Boston, MA - Children whose mothers use marijuana are more likely to start their own marijuana use an average of two years earlier than children whose mothers don't use the drug, according to a new study from Harvard T.H. Chan School of Public Health.
The study will be published September 24, 2018 in the American Journal of Preventive Medicine.
"Beginning marijuana use at a young age has been linked with negative cognitive and behavioral consequences," said Natasha Sokol, who led the study while a doctoral student at Harvard Chan School and is now a postdoctoral research fellow at Brown University School of Public Health's Center for Alcohol and Addiction Studies. "In a shifting regulatory environment in the U.S. in which the visibility and acceptability of adult marijuana use is expected to increase, it's important to better understand how these changes may impact children's early marijuana use so that we can better identify at-risk youth and implement effective prevention strategies."

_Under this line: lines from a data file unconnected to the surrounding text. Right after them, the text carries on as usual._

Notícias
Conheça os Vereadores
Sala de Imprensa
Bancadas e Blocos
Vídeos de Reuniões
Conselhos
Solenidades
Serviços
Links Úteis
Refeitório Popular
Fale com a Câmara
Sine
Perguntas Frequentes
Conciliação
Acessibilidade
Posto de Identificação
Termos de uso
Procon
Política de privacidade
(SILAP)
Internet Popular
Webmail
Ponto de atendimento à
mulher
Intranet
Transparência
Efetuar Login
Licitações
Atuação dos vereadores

Prohibiting marijuana isn't necessarily consistent with public health goals, according to the study authors. For example, marijuana has recognized therapeutic benefits for a number of health conditions, and may serve as a safer alternative to opioids. In addition, more than half of all drug arrests in the U.S. are marijuana-related and are a major driver of racial disparities in arrest and incarceration.
But in children who begin use at a young age, marijuana has been linked with negative consequences such as impairments in concentration and decision-making, increased impulsivity, and reductions in IQ. The younger a child is when he or she begins using marijuana, the more severe the effects, studies have suggested. Therefore, delaying marijuana initiation may be an important public health goal, the authors said.
Using data from the National Longitudinal Survey of Youth 1979 and Child and Young Adults, the new study assessed the timing and extent of marijuana use and initiation among 4,440 children and 2,586 mothers. Researchers tested for the effect of a mother's marijuana use between a child's birth and age 12 on that child's subsequent risk of marijuana initiation, controlling for factors related to the child's early life behavior and cognition and on the family's socioeconomic position and social environment.
The study found that 2,983 children (67.2%) and 1,053 mothers (35.3%) self-identified as marijuana users. Children whose mothers used marijuana were at increased risk for starting marijuana use prior to age 17, and they began using at a median age of 16, compared with age 18 for children whose mothers didn't use the drug. The association was slightly stronger among non-Hispanic non-black children.
One limitation of the study was that it did not measure whether children were aware of their mothers' marijuana use. The study also lacked data on the frequency and severity of mothers' marijuana use.
"Although more research is needed, physicians who prescribe marijuana might consider educating parents who use the drug about the potential dangers of early marijuana use among their children, and provide information and preventive strategies to delay such use," said Vaughan Rees, lecturer on social and behavioral sciences and director of Harvard Chan School's Center for Global Tobacco Control.